Stevens went quiet. After a second he said, “Ok. Go ahead.”

“Good. Let's begin. Your client is attempting to ruin my life. Let's begin with that. Let's also begin with me telling you it is not something I will allow. She is a stupid slut who manipulated my idiot husband into this situation.”

“Mrs. Browning, this conversation isn't going to go very far if you continue to use personal insults. I'm just not going to listen to it.”

“Oh please,” she said, the hint of accent blending into picked-up New Yorkese. “I can't believe this.” A gasket blew. “You know what?
Spare
me, ok? Just fucking
spare
me. You think you can come in here and be some kind of shakedown prick?”
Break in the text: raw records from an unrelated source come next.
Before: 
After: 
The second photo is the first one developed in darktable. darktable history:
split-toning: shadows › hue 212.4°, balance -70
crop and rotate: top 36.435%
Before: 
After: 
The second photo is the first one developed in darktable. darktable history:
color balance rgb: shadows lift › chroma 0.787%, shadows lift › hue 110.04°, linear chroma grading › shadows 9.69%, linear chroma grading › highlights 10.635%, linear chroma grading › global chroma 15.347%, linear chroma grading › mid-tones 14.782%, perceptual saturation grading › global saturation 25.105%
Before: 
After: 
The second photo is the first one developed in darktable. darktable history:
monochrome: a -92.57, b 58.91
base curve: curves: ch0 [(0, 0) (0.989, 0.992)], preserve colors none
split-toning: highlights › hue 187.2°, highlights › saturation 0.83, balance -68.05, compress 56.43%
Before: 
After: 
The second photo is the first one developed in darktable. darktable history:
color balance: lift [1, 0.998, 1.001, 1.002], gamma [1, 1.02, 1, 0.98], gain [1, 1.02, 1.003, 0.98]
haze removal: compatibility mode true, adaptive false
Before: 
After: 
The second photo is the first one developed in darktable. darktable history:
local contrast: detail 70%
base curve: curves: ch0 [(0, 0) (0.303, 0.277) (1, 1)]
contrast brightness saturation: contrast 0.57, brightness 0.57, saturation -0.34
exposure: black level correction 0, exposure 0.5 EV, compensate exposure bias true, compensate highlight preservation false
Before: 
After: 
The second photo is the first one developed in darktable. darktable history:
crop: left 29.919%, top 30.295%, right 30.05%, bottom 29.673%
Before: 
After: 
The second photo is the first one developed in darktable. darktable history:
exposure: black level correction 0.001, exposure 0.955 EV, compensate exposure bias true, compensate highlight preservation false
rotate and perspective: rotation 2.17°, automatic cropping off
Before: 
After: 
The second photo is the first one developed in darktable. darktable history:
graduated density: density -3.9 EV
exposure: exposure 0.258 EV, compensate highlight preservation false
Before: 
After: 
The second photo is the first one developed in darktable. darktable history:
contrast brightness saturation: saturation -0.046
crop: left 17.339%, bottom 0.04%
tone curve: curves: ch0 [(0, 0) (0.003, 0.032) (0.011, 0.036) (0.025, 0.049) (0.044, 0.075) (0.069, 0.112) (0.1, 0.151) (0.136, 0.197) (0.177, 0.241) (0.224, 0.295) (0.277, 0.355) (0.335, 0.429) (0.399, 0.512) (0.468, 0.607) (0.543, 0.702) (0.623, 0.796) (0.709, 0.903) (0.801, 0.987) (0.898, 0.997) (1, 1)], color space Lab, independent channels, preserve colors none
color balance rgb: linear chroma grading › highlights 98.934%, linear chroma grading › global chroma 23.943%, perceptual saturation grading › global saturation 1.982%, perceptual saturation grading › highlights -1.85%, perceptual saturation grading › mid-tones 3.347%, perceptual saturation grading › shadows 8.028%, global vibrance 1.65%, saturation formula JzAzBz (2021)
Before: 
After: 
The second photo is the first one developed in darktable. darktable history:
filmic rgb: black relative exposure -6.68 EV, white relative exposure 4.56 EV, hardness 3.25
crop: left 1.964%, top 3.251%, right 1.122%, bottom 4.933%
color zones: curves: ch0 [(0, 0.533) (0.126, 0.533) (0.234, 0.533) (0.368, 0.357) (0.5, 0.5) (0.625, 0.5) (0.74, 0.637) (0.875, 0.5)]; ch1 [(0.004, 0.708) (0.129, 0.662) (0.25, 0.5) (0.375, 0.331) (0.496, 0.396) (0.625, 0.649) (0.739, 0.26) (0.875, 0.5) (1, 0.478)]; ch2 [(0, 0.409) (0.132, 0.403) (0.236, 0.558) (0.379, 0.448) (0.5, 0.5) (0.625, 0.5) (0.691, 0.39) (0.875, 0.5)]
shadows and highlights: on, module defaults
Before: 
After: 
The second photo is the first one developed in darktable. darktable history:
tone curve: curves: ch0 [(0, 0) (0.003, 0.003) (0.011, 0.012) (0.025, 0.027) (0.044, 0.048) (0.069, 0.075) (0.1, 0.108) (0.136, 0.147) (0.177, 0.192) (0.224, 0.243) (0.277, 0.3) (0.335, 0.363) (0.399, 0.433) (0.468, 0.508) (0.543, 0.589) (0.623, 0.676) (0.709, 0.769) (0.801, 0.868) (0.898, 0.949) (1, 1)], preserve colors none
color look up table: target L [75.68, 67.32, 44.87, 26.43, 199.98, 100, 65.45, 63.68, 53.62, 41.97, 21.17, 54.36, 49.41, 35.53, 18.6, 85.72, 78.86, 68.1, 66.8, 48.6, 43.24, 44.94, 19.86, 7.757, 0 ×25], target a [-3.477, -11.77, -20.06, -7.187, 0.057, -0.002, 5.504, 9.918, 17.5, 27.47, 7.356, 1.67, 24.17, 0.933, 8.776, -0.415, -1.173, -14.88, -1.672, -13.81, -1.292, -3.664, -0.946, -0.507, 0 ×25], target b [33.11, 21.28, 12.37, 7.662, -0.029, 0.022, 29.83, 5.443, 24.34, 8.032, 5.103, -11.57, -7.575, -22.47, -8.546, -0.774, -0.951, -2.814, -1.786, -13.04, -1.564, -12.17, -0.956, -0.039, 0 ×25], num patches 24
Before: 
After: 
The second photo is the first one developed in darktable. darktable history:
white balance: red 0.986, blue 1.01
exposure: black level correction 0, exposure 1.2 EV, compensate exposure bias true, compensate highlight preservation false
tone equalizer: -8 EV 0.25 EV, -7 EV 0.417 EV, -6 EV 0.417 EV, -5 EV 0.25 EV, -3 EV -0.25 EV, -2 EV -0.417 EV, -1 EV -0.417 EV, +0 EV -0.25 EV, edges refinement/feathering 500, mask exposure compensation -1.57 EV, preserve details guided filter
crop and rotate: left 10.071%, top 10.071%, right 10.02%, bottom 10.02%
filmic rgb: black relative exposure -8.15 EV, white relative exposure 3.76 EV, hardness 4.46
Stevens, as prepared as he thought he was, hesitated. But only for a moment, and then he went into the opening. “Ok, ok. Listen, Mrs. Browning, you need to understand how much money you are spending with each word you say. Do you have
any idea
how much I love what you are saying? Do you?” Stevens paused for effect and then took his tone down a notch. “You may not realize this, but I'm the last reasonable person you are going to talk to. You think things are bad now…wait till I give that e-mail—in which you humiliated yourself, by the way—to a lawyer who would like to do nothing more than attach the assets of you, your husband, your husband's family, and, depending on how clever they want to get, perhaps a bit of Allderdyce's insurance. I'm sure your partners will like that. I'm sure your husband's grandfather will like that.” He reduced his tone once more. “Really, this is shocking—a woman of your intelligence putting stuff like this out in writing—you should know better.”